Doors to Eternity (Temple of the Traveler Book 1) - Scott Rhine

Title: Doors to Eternity (Temple of the Traveler Book 1)
Author: Scott Rhine
Genre: Fantasy
Published: 2012
Formats: Paperback/Ebook

Available at:
Amazon UK

“Doors to Eternity” is the first novel in Scott Rhine’s “Temple of the Traveler” epic fantasy trilogy. The story is mainly told from the viewpoint of two characters, Jotham who is both a historian and priest and Tashi who is a sheriff of their religion and an acolyte to Jotham. Jotham and Tashi are on a quest to close the doors of eternity but with the kingdoms of their land close to war, their religion outlawed and new enemies appearing with each door they close this is no simple task.

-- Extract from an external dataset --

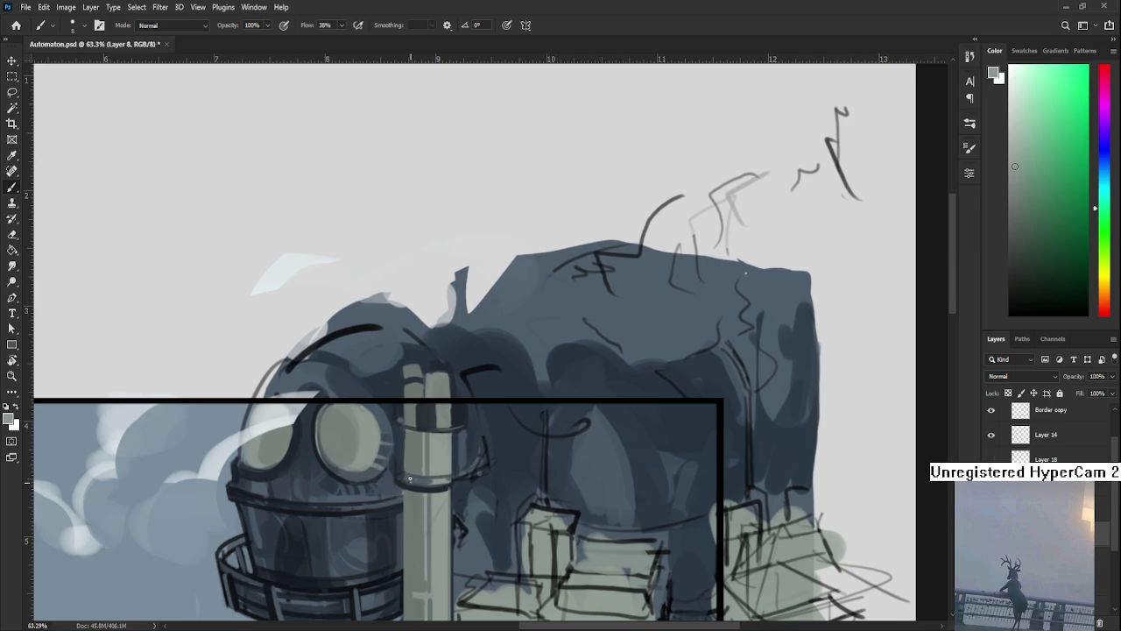
left_click(411, 481, "alt")
left_click(417, 478, "alt")
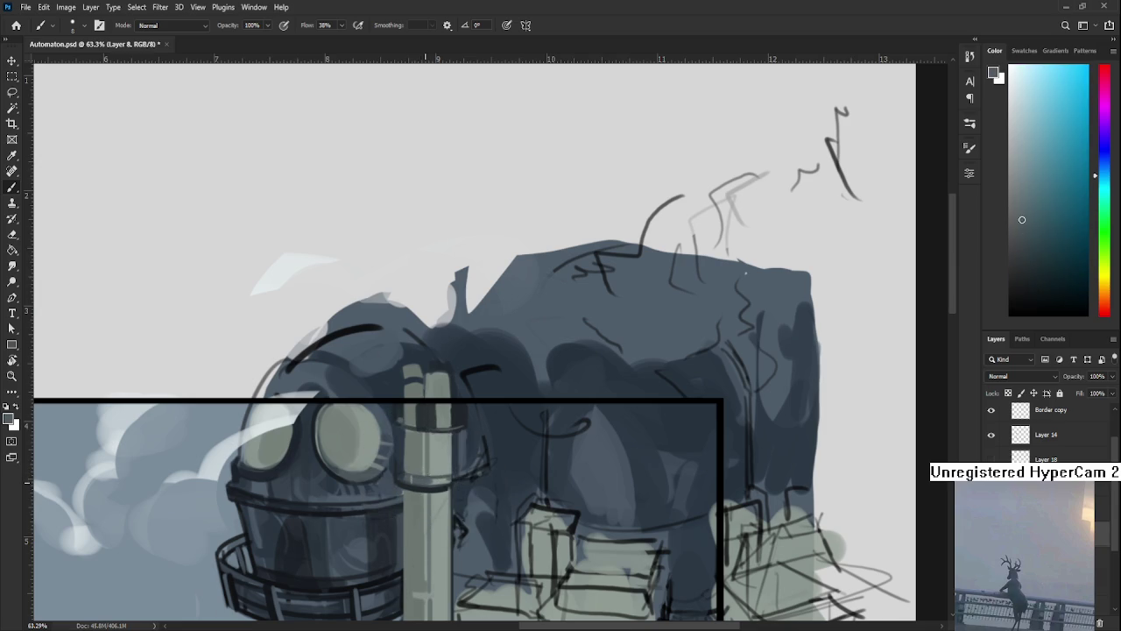
left_click(437, 456, "alt")
left_click(440, 461, "alt")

As I have come to expect in a novel by Rhine the majority of the story is told at a blistering pace with a lot of action and adventure thrown in. However, Rhine has actually tried to slow the story down in sections aided by swapping between various points of view. Whilst I commend this as a tool to try and really develop the story and world beyond the entertaining action sequences it does result in the pacing feeling a bit uneven at times. Personally, I think the problem is that the changes in pacing just felt very sudden and abrupt rather than it being a bad thing to have done.

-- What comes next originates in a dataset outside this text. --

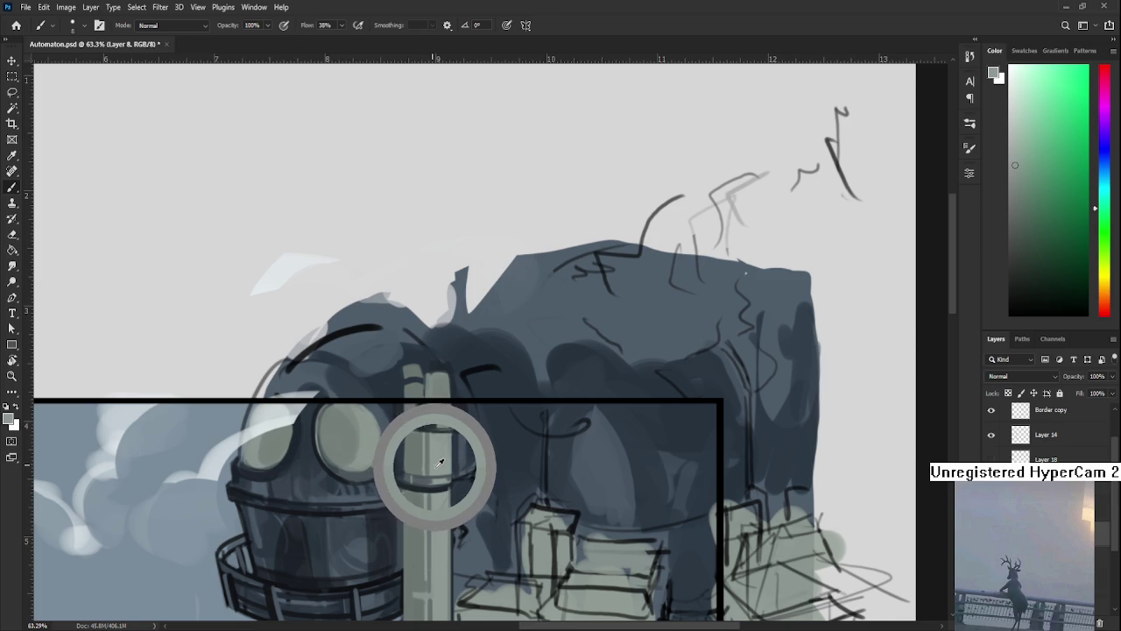
left_click_drag(436, 412, 426, 480)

Another issue I had is that it felt like I was being dropped into the middle of a story already being told. For the first part of the book I was busy trying to understand who everyone was and what the world’s mythology was meant I wasn’t enjoying the book as much as I should have. It was just rather confusing which was enhanced by the swapping in view points and the large cast of characters being employed.

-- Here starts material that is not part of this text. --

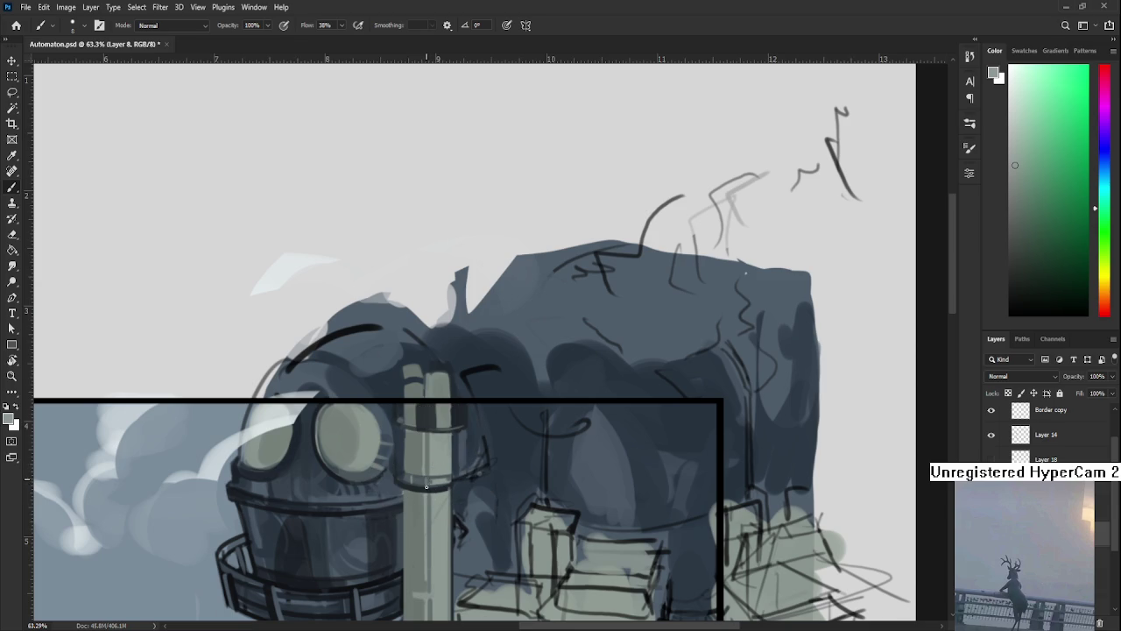
Resample cyan-blue and green tones around the tube, then rotate the view about 88°.
left_click(426, 480, "alt")
left_click(433, 479, "alt")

Of course once I began to understand who everyone was and how the world functioned I really began to enjoy the journey that Rhine was taking me on. The world, characters and plot are interesting to follow and the myriad of action sequences are all fun and enjoyable. There is also some interesting observations about the morality of the characters evoked via various discussions between them such as if it was right for the “hero” of the story to kill people or not.

Overall, this was another enjoyable book by Rhine which struggled at first to grab my attention but as the story progressed and I understood more about the mythos of the world I soon found myself hooked. Personally, I am looking forward to picking up the 2nd novel in the series and suspect I will enjoy that one more as I should know right from the off who everyone is and what is happening.